Department of Periodontology, Academic Center for Dentistry Amsterdam (ACTA), University of Amsterdam and Vrije Universiteit Amsterdam, Gustav Mahlerlaan 3004, 1081, LA, Amsterdam, The Netherlands.
Department of Vascular Medicine, Amsterdam University Medical Center, Amsterdam, The Netherlands.
Clin Oral Investig. 2021 Dec;25(12):6661-6669. doi: 10.1007/s00784-021-03952-2. Epub 2021 May 12.
Medical professionals should advise their patients to visit a dentist if necessary. Due to the lack of time and knowledge, screening for periodontitis is often not done. To alleviate this problem, a screening model for total (own teeth/gum health, gum treatment, loose teeth, mouthwash use, and age)/severe periodontitis (gum treatment, loose teeth, tooth appearance, mouthwash use, age, and sex) in a medical care setting was developed in the Academic Center of Dentistry Amsterdam (ACTA) [1]. The purpose of the present study was to externally validate this tool in an outpatient medical setting.
Patients were requited in an outpatient medical setting as the validation cohort. The self-reported oral health questionnaire was conducted, demographic data were collected, and periodontal examination was performed. Algorithm discrimination was expressed as the area under the receiver operating characteristic curve (AUROCC). Sensitivity, specificity, and positive and negative predictive values were calculated. Calibration plots were made.
For predicting total periodontitis, the AUROCC was 0.59 with a sensitivity of 49% and specificity of 68%. The PPV was 57% and the NPV scored 55%. For predicting severe periodontitis, the AUROCC was 0.73 with a sensitivity of 71% and specificity of 63%. The PPV was 39% and the NPV 87%.

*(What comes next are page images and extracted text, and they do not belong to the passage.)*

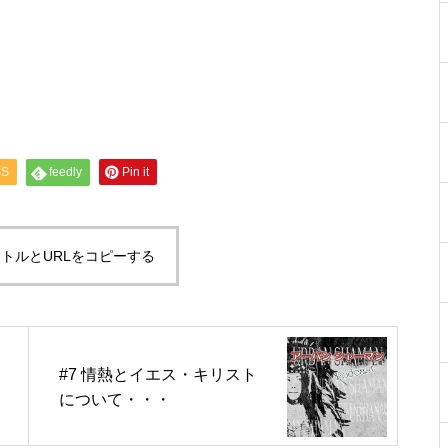
ー
ム
調
節
に
は
上
下
矢
印
キ
SS
feedly
Pin it
ー
を
使
っ
て
トルとURLをコピーする
く
だ
さ
い。
#7 情熱とイエス・キリスト
について・・・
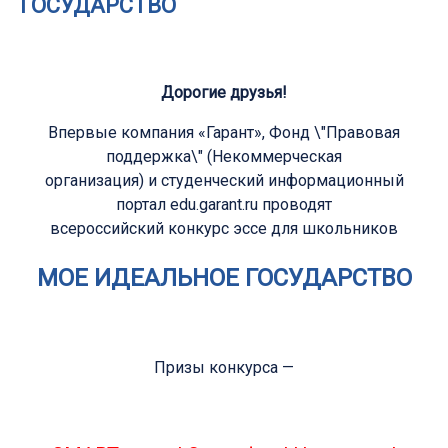
ГОСУДАРСТВО
Дорогие друзья!
Впервые компания «Гарант», Фонд \"Правовая
поддержка\" (Некоммерческая
организация) и студенческий информационный
портал edu.garant.ru проводят
всероссийский конкурс эссе для школьников
МОЕ ИДЕАЛЬНОЕ ГОСУДАРСТВО
Призы конкурса —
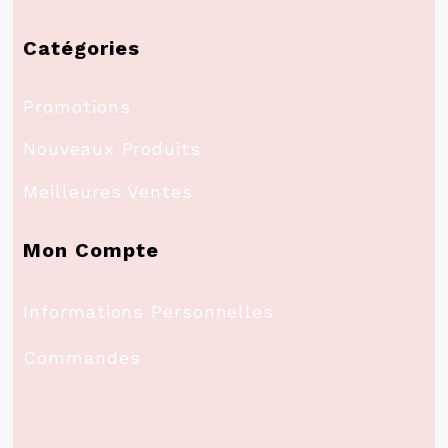
Catégories
Promotions
Nouveaux Produits
Meilleures Ventes
Mon Compte
Informations Personnelles
Commandes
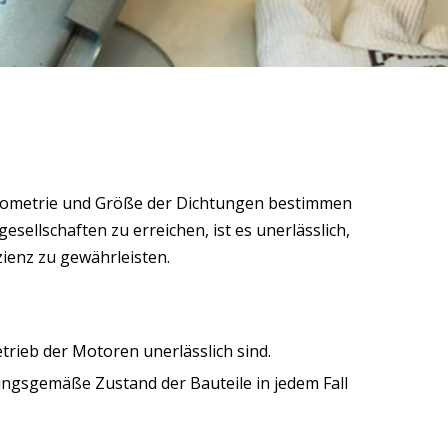
Geometrie und Größe der Dichtungen bestimmen
sellschaften zu erreichen, ist es unerlässlich,
ienz zu gewährleisten.
ieb der Motoren unerlässlich sind.
ungsgemäße Zustand der Bauteile in jedem Fall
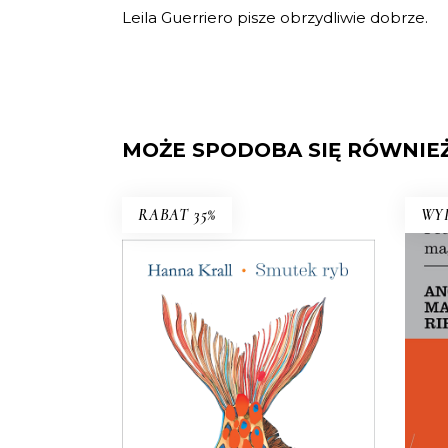
Leila Guerriero pisze obrzydliwie dobrze.
MOŻE SPODOBA SIĘ RÓWNIE
RABAT 35%
WY
SMUTEK RYB
W 1983 roku pismo dla wędkarzy
postanowiło pomóc uznanej
reporterce – bezrobotnej w
stanie wojennym. Tam Hanna
Krall mogła publikować bez
Szczy
weryfikacji, bo w końcu trudno
Dla
pisać wywrotowe treści, pisząc o
k
rybach. A jednak…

The performance of the algorithm for severe periodontitis is found to be sufficient in the current medical study population. Further external validation of periodontitis algorithms in non-dental school populations is recommended.

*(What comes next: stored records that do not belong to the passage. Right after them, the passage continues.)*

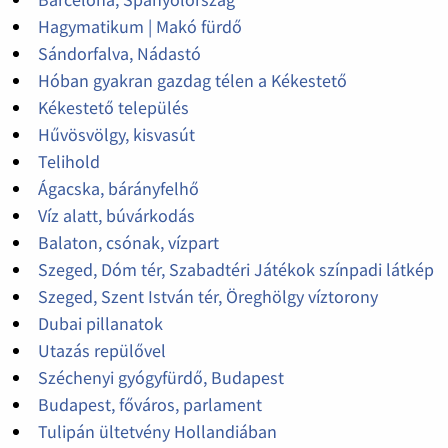
Hagymatikum | Makó fürdő
Sándorfalva, Nádastó
Hóban gyakran gazdag télen a Kékestető
Kékestető település
Hűvösvölgy, kisvasút
Telihold
Ágacska, bárányfelhő
Víz alatt, búvárkodás
Balaton, csónak, vízpart
Szeged, Dóm tér, Szabadtéri Játékok színpadi látkép
Szeged, Szent István tér, Öreghölgy víztorony
Dubai pillanatok
Utazás repülővel
Széchenyi gyógyfürdő, Budapest
Budapest, főváros, parlament
Tulipán ültetvény Hollandiában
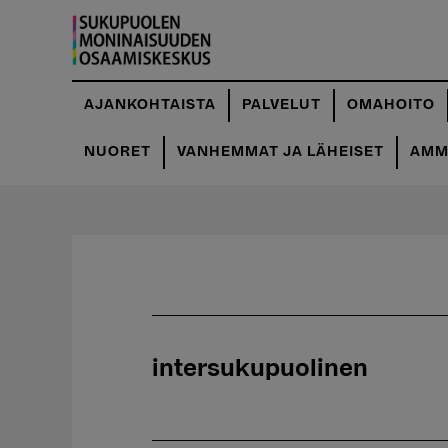
Hyppää
pääsisältöön
AJANKOHTAISTA
PALVELUT
OMAHOITO
NUORET
VANHEMMAT JA LÄHEISET
AMMA
intersukupuolinen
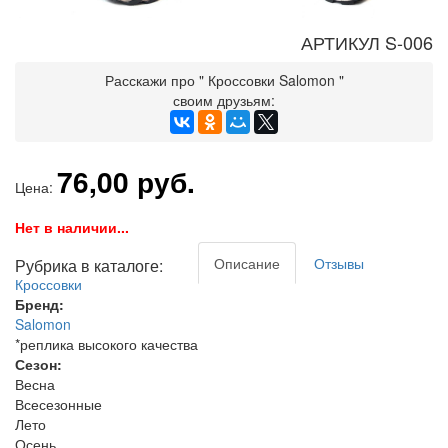
АРТИКУЛ S-006
Расскажи про " Кроссовки Salomon "
своим друзьям:
76,00 руб.
Цена:
Нет в наличии...
Описание
Отзывы
Рубрика в каталоге:
Кроссовки
Бренд:
Salomon
*реплика высокого качества
Сезон:
Весна
Всесезонные
Лето
Осень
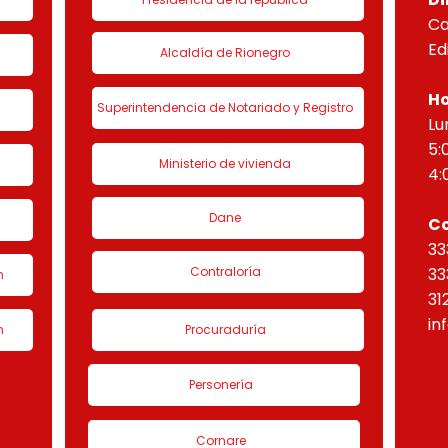
Ca
Ed
Alcaldía de Rionegro
Ho
Superintendencia de Notariado y Registro
Lu
5:
Ministerio de vivienda
4:
Dane
C
33
Contraloría
33
n
31
in
n
Procuraduría
Personería
Cornare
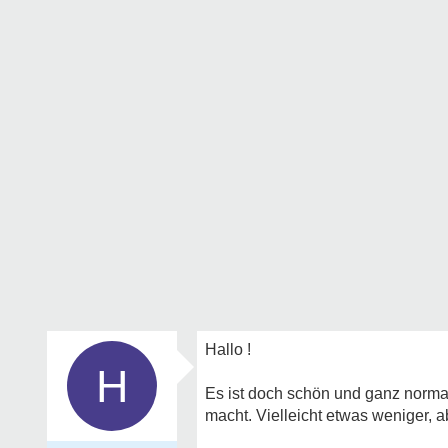
Hallo !
H
Es ist doch schön und ganz norma
macht. Vielleicht etwas weniger, a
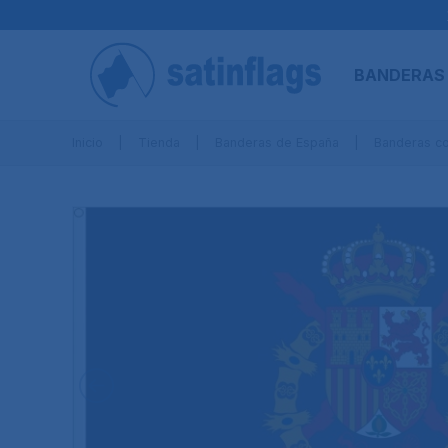
BANDERAS
Inicio
Tienda
Banderas de España
Banderas c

Because general physicians are obligated to screen patients for periodontitis, it is our general goal that they can use a prediction model in medical settings without an oral examination.
医疗专业人员应建议其患者必要时去看牙医。由于缺乏时间和知识,牙周炎的筛查往往无法进行。为了解决这个问题,在阿姆斯特丹牙科学术中心(ACTA)[1]开发了一种针对医疗保健环境中的总(自己的牙齿/牙龈健康、牙龈治疗、松动牙齿、使用漱口水和年龄)/严重牙周炎(牙龈治疗、松动牙齿、牙齿外观、使用漱口水、年龄和性别)的筛查模型。本研究的目的是在门诊医疗环境中对外科验证该工具。

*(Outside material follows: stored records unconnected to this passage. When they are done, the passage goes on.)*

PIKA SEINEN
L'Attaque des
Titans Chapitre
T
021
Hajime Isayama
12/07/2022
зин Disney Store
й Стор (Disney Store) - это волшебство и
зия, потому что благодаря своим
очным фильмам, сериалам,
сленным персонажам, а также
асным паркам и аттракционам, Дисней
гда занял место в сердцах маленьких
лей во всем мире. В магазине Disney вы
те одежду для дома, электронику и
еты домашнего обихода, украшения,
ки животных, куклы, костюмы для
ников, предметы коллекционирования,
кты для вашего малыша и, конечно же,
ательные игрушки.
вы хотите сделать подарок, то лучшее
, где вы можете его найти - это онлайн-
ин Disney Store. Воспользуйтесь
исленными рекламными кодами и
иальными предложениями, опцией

在门诊医疗环境中需要患者作为验证队列。进行了自我报告的口腔健康问卷,收集了人口统计学数据,并进行了牙周检查。算法区分度表示为接收器工作特征曲线(AUROCC)下的面积。计算了灵敏度、特异性、阳性和阴性预测值。制作了校准图。
对于预测总牙周炎,AUROCC 为 0.59,灵敏度为 49%,特异性为 68%。PPV 为 57%,NPV 为 55%。对于预测严重牙周炎,AUROCC 为 0.73,灵敏度为 71%,特异性为 63%。PPV 为 39%,NPV 为 87%。
在当前的医学研究人群中,严重牙周炎算法的性能被认为是足够的。建议在非牙科学校人群中进一步验证牙周炎算法。
由于普通医生有义务对牙周炎患者进行筛查,因此我们的总体目标是让他们能够在没有口腔检查的情况下在医疗环境中使用预测模型。